* [YOUR TASK]: Report the count of lines containing the word "significant" in the entries below, and nothing more.

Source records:
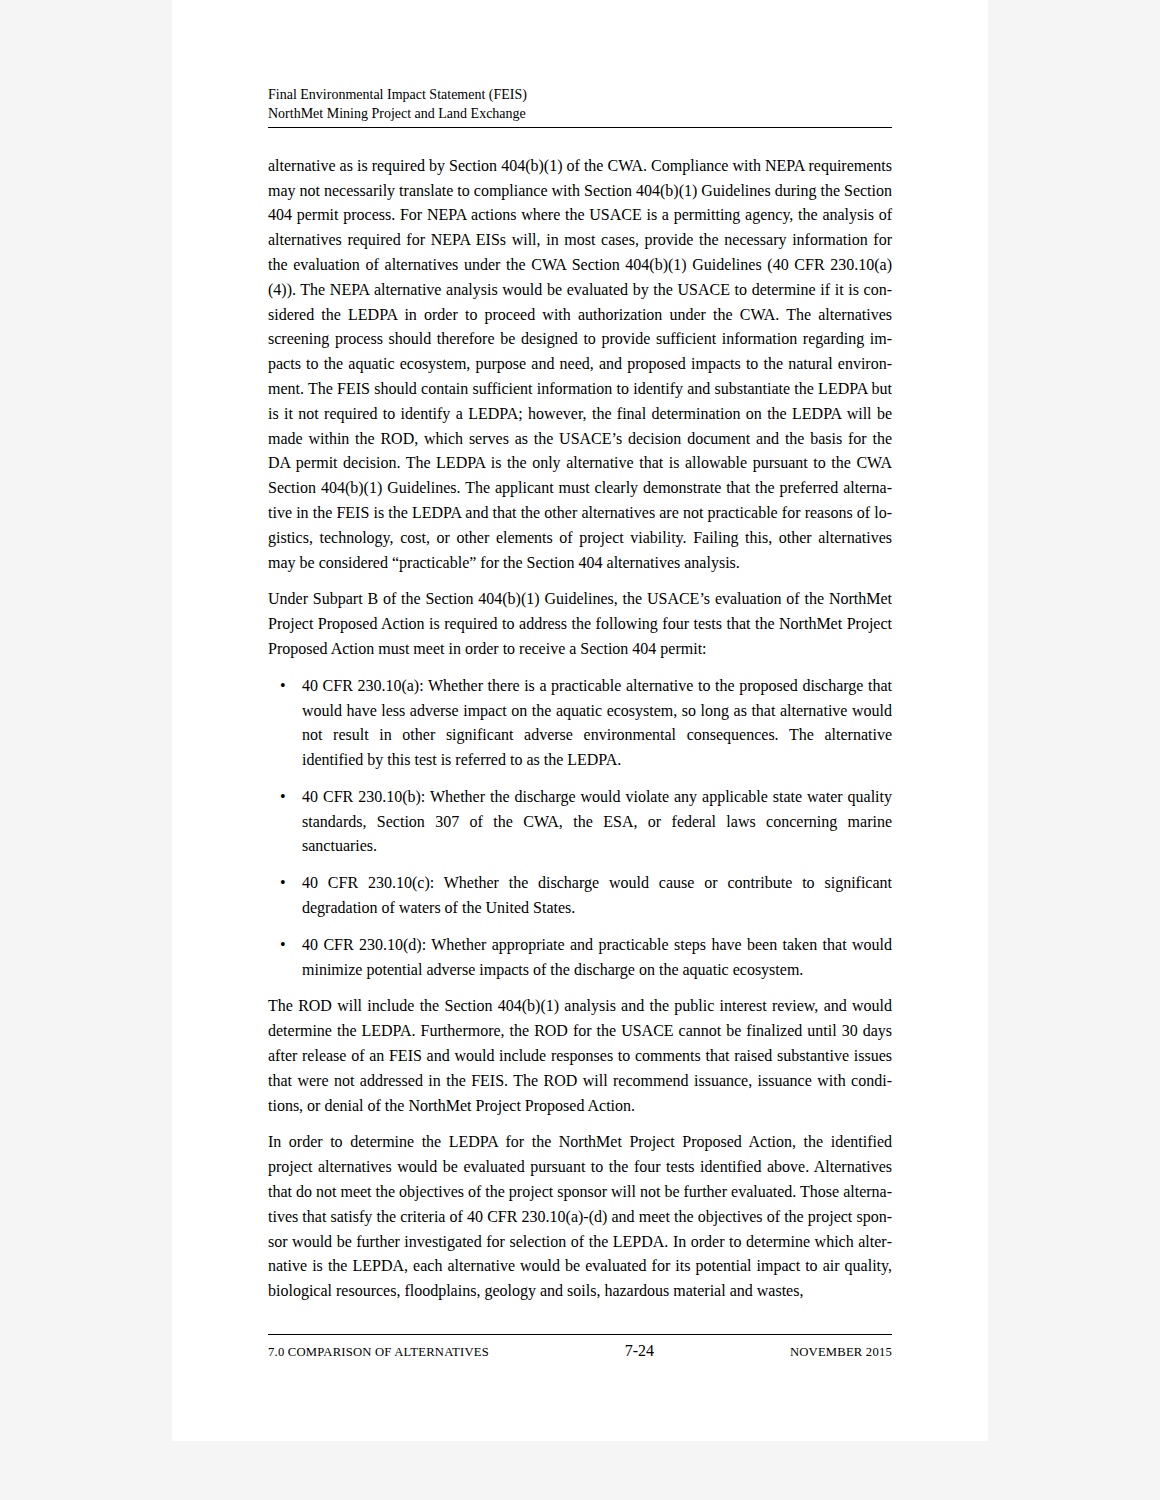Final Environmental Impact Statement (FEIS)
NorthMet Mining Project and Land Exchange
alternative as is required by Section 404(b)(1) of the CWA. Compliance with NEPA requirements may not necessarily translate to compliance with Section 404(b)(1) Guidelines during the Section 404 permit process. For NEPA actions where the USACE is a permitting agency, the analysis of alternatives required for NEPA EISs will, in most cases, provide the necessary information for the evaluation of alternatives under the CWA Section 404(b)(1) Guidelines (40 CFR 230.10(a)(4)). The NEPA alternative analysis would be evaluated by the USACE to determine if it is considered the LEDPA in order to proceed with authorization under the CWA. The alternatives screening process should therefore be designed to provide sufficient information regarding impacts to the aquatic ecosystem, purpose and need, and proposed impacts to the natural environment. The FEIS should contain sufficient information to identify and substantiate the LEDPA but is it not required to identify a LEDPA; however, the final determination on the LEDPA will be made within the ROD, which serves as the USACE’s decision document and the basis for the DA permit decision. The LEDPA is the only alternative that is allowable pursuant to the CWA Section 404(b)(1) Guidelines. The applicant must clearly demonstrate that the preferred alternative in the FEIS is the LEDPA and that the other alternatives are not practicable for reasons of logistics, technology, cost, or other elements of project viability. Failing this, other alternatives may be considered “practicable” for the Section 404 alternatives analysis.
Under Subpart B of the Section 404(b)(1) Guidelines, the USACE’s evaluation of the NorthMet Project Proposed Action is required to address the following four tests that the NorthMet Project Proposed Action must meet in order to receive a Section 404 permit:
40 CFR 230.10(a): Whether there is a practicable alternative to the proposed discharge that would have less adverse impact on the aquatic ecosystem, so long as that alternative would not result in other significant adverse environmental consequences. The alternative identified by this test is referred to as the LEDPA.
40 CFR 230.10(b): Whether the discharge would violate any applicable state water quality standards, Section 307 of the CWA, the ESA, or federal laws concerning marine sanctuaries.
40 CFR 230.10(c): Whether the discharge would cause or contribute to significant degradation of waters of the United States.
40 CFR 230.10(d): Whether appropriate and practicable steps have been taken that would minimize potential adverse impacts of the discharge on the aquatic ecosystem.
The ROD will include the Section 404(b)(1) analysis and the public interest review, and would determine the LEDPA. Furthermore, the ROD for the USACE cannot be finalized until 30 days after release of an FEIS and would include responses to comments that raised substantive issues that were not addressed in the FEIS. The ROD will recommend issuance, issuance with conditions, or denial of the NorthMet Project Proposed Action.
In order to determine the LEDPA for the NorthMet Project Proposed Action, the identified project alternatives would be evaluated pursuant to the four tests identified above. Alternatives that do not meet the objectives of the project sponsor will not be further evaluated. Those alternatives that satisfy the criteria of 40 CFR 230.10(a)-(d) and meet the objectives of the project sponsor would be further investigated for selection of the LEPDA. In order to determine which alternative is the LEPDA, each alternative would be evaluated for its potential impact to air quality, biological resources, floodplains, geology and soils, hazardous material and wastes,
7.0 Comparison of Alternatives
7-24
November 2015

* [EXERCISE SOLUTION]: 2